## [Data for analysis]
▽
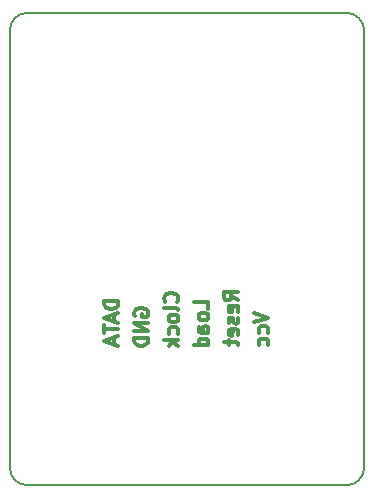
<source format=gbo>
G04 #@! TF.FileFunction,Legend,Bot*
%FSLAX46Y46*%
G04 Gerber Fmt 4.6, Leading zero omitted, Abs format (unit mm)*
G04 Created by KiCad (PCBNEW 4.0.7-e2-6376~58~ubuntu16.04.1) date Fri Aug  3 19:32:04 2018*
%MOMM*%
%LPD*%
G01*
G04 APERTURE LIST*
%ADD10C,0.100000*%
%ADD11C,0.300000*%
%ADD12C,0.150000*%
G04 APERTURE END LIST*
D10*
D11*
X144179857Y-114405000D02*
X142979857Y-114405000D01*
X142979857Y-114690715D01*
X143037000Y-114862143D01*
X143151286Y-114976429D01*
X143265571Y-115033572D01*
X143494143Y-115090715D01*
X143665571Y-115090715D01*
X143894143Y-115033572D01*
X144008429Y-114976429D01*
X144122714Y-114862143D01*
X144179857Y-114690715D01*
X144179857Y-114405000D01*
X143837000Y-115547857D02*
X143837000Y-116119286D01*
X144179857Y-115433572D02*
X142979857Y-115833572D01*
X144179857Y-116233572D01*
X142979857Y-116462143D02*
X142979857Y-117147857D01*
X144179857Y-116805000D02*
X142979857Y-116805000D01*
X143837000Y-117490714D02*
X143837000Y-118062143D01*
X144179857Y-117376429D02*
X142979857Y-117776429D01*
X144179857Y-118176429D01*
X145577000Y-115671715D02*
X145519857Y-115557429D01*
X145519857Y-115386000D01*
X145577000Y-115214572D01*
X145691286Y-115100286D01*
X145805571Y-115043143D01*
X146034143Y-114986000D01*
X146205571Y-114986000D01*
X146434143Y-115043143D01*
X146548429Y-115100286D01*
X146662714Y-115214572D01*
X146719857Y-115386000D01*
X146719857Y-115500286D01*
X146662714Y-115671715D01*
X146605571Y-115728858D01*
X146205571Y-115728858D01*
X146205571Y-115500286D01*
X146719857Y-116243143D02*
X145519857Y-116243143D01*
X146719857Y-116928858D01*
X145519857Y-116928858D01*
X146719857Y-117500286D02*
X145519857Y-117500286D01*
X145519857Y-117786001D01*
X145577000Y-117957429D01*
X145691286Y-118071715D01*
X145805571Y-118128858D01*
X146034143Y-118186001D01*
X146205571Y-118186001D01*
X146434143Y-118128858D01*
X146548429Y-118071715D01*
X146662714Y-117957429D01*
X146719857Y-117786001D01*
X146719857Y-117500286D01*
X149145571Y-114465287D02*
X149202714Y-114408144D01*
X149259857Y-114236715D01*
X149259857Y-114122429D01*
X149202714Y-113951001D01*
X149088429Y-113836715D01*
X148974143Y-113779572D01*
X148745571Y-113722429D01*
X148574143Y-113722429D01*
X148345571Y-113779572D01*
X148231286Y-113836715D01*
X148117000Y-113951001D01*
X148059857Y-114122429D01*
X148059857Y-114236715D01*
X148117000Y-114408144D01*
X148174143Y-114465287D01*
X149259857Y-115151001D02*
X149202714Y-115036715D01*
X149088429Y-114979572D01*
X148059857Y-114979572D01*
X149259857Y-115779572D02*
X149202714Y-115665286D01*
X149145571Y-115608143D01*
X149031286Y-115551000D01*
X148688429Y-115551000D01*
X148574143Y-115608143D01*
X148517000Y-115665286D01*
X148459857Y-115779572D01*
X148459857Y-115951000D01*
X148517000Y-116065286D01*
X148574143Y-116122429D01*
X148688429Y-116179572D01*
X149031286Y-116179572D01*
X149145571Y-116122429D01*
X149202714Y-116065286D01*
X149259857Y-115951000D01*
X149259857Y-115779572D01*
X149202714Y-117208143D02*
X149259857Y-117093857D01*
X149259857Y-116865286D01*
X149202714Y-116751000D01*
X149145571Y-116693857D01*
X149031286Y-116636714D01*
X148688429Y-116636714D01*
X148574143Y-116693857D01*
X148517000Y-116751000D01*
X148459857Y-116865286D01*
X148459857Y-117093857D01*
X148517000Y-117208143D01*
X149259857Y-117722428D02*
X148059857Y-117722428D01*
X148802714Y-117836714D02*
X149259857Y-118179571D01*
X148459857Y-118179571D02*
X148917000Y-117722428D01*
X151799857Y-115074858D02*
X151799857Y-114503429D01*
X150599857Y-114503429D01*
X151799857Y-115646287D02*
X151742714Y-115532001D01*
X151685571Y-115474858D01*
X151571286Y-115417715D01*
X151228429Y-115417715D01*
X151114143Y-115474858D01*
X151057000Y-115532001D01*
X150999857Y-115646287D01*
X150999857Y-115817715D01*
X151057000Y-115932001D01*
X151114143Y-115989144D01*
X151228429Y-116046287D01*
X151571286Y-116046287D01*
X151685571Y-115989144D01*
X151742714Y-115932001D01*
X151799857Y-115817715D01*
X151799857Y-115646287D01*
X151799857Y-117074858D02*
X151171286Y-117074858D01*
X151057000Y-117017715D01*
X150999857Y-116903429D01*
X150999857Y-116674858D01*
X151057000Y-116560572D01*
X151742714Y-117074858D02*
X151799857Y-116960572D01*
X151799857Y-116674858D01*
X151742714Y-116560572D01*
X151628429Y-116503429D01*
X151514143Y-116503429D01*
X151399857Y-116560572D01*
X151342714Y-116674858D01*
X151342714Y-116960572D01*
X151285571Y-117074858D01*
X151799857Y-118160572D02*
X150599857Y-118160572D01*
X151742714Y-118160572D02*
X151799857Y-118046286D01*
X151799857Y-117817715D01*
X151742714Y-117703429D01*
X151685571Y-117646286D01*
X151571286Y-117589143D01*
X151228429Y-117589143D01*
X151114143Y-117646286D01*
X151057000Y-117703429D01*
X150999857Y-117817715D01*
X150999857Y-118046286D01*
X151057000Y-118160572D01*
X154339857Y-114338287D02*
X153768429Y-113938287D01*
X154339857Y-113652572D02*
X153139857Y-113652572D01*
X153139857Y-114109715D01*
X153197000Y-114224001D01*
X153254143Y-114281144D01*
X153368429Y-114338287D01*
X153539857Y-114338287D01*
X153654143Y-114281144D01*
X153711286Y-114224001D01*
X153768429Y-114109715D01*
X153768429Y-113652572D01*
X154282714Y-115309715D02*
X154339857Y-115195429D01*
X154339857Y-114966858D01*
X154282714Y-114852572D01*
X154168429Y-114795429D01*
X153711286Y-114795429D01*
X153597000Y-114852572D01*
X153539857Y-114966858D01*
X153539857Y-115195429D01*
X153597000Y-115309715D01*
X153711286Y-115366858D01*
X153825571Y-115366858D01*
X153939857Y-114795429D01*
X154282714Y-115824000D02*
X154339857Y-115938286D01*
X154339857Y-116166858D01*
X154282714Y-116281143D01*
X154168429Y-116338286D01*
X154111286Y-116338286D01*
X153997000Y-116281143D01*
X153939857Y-116166858D01*
X153939857Y-115995429D01*
X153882714Y-115881143D01*
X153768429Y-115824000D01*
X153711286Y-115824000D01*
X153597000Y-115881143D01*
X153539857Y-115995429D01*
X153539857Y-116166858D01*
X153597000Y-116281143D01*
X154282714Y-117309715D02*
X154339857Y-117195429D01*
X154339857Y-116966858D01*
X154282714Y-116852572D01*
X154168429Y-116795429D01*
X153711286Y-116795429D01*
X153597000Y-116852572D01*
X153539857Y-116966858D01*
X153539857Y-117195429D01*
X153597000Y-117309715D01*
X153711286Y-117366858D01*
X153825571Y-117366858D01*
X153939857Y-116795429D01*
X153539857Y-117709715D02*
X153539857Y-118166858D01*
X153139857Y-117881143D02*
X154168429Y-117881143D01*
X154282714Y-117938286D01*
X154339857Y-118052572D01*
X154339857Y-118166858D01*
X155679857Y-115411430D02*
X156879857Y-115811430D01*
X155679857Y-116211430D01*
X156822714Y-117125715D02*
X156879857Y-117011429D01*
X156879857Y-116782858D01*
X156822714Y-116668572D01*
X156765571Y-116611429D01*
X156651286Y-116554286D01*
X156308429Y-116554286D01*
X156194143Y-116611429D01*
X156137000Y-116668572D01*
X156079857Y-116782858D01*
X156079857Y-117011429D01*
X156137000Y-117125715D01*
X156822714Y-118154286D02*
X156879857Y-118040000D01*
X156879857Y-117811429D01*
X156822714Y-117697143D01*
X156765571Y-117640000D01*
X156651286Y-117582857D01*
X156308429Y-117582857D01*
X156194143Y-117640000D01*
X156137000Y-117697143D01*
X156079857Y-117811429D01*
X156079857Y-118040000D01*
X156137000Y-118154286D01*
D12*
X136500000Y-90000000D02*
G75*
G03X135000000Y-91500000I0J-1500000D01*
G01*
X165000000Y-91500000D02*
G75*
G03X163500000Y-90000000I-1500000J0D01*
G01*
X163500000Y-130000000D02*
G75*
G03X165000000Y-128500000I0J1500000D01*
G01*
X135000000Y-128500000D02*
G75*
G03X136500000Y-130000000I1500000J0D01*
G01*
X135000000Y-91500000D02*
X135000000Y-128500000D01*
X163500000Y-130000000D02*
X136500000Y-130000000D01*
X165000000Y-91500000D02*
X165000000Y-128500000D01*
X136500000Y-90000000D02*
X163500000Y-90000000D01*
M02*

</source>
△
## [Work to be completed]
From the entries above, restate word for word the lines from the line containing "X146662714Y-115671715D01*" to the line containing "X148459857Y-116865286D01*", both ends included, and nothing more.

## [Written answer]
X146662714Y-115671715D01*
X146605571Y-115728858D01*
X146205571Y-115728858D01*
X146205571Y-115500286D01*
X146719857Y-116243143D02*
X145519857Y-116243143D01*
X146719857Y-116928858D01*
X145519857Y-116928858D01*
X146719857Y-117500286D02*
X145519857Y-117500286D01*
X145519857Y-117786001D01*
X145577000Y-117957429D01*
X145691286Y-118071715D01*
X145805571Y-118128858D01*
X146034143Y-118186001D01*
X146205571Y-118186001D01*
X146434143Y-118128858D01*
X146548429Y-118071715D01*
X146662714Y-117957429D01*
X146719857Y-117786001D01*
X146719857Y-117500286D01*
X149145571Y-114465287D02*
X149202714Y-114408144D01*
X149259857Y-114236715D01*
X149259857Y-114122429D01*
X149202714Y-113951001D01*
X149088429Y-113836715D01*
X148974143Y-113779572D01*
X148745571Y-113722429D01*
X148574143Y-113722429D01*
X148345571Y-113779572D01*
X148231286Y-113836715D01*
X148117000Y-113951001D01*
X148059857Y-114122429D01*
X148059857Y-114236715D01*
X148117000Y-114408144D01*
X148174143Y-114465287D01*
X149259857Y-115151001D02*
X149202714Y-115036715D01*
X149088429Y-114979572D01*
X148059857Y-114979572D01*
X149259857Y-115779572D02*
X149202714Y-115665286D01*
X149145571Y-115608143D01*
X149031286Y-115551000D01*
X148688429Y-115551000D01*
X148574143Y-115608143D01*
X148517000Y-115665286D01*
X148459857Y-115779572D01*
X148459857Y-115951000D01*
X148517000Y-116065286D01*
X148574143Y-116122429D01*
X148688429Y-116179572D01*
X149031286Y-116179572D01*
X149145571Y-116122429D01*
X149202714Y-116065286D01*
X149259857Y-115951000D01*
X149259857Y-115779572D01*
X149202714Y-117208143D02*
X149259857Y-117093857D01*
X149259857Y-116865286D01*
X149202714Y-116751000D01*
X149145571Y-116693857D01*
X149031286Y-116636714D01*
X148688429Y-116636714D01*
X148574143Y-116693857D01*
X148517000Y-116751000D01*
X148459857Y-116865286D01*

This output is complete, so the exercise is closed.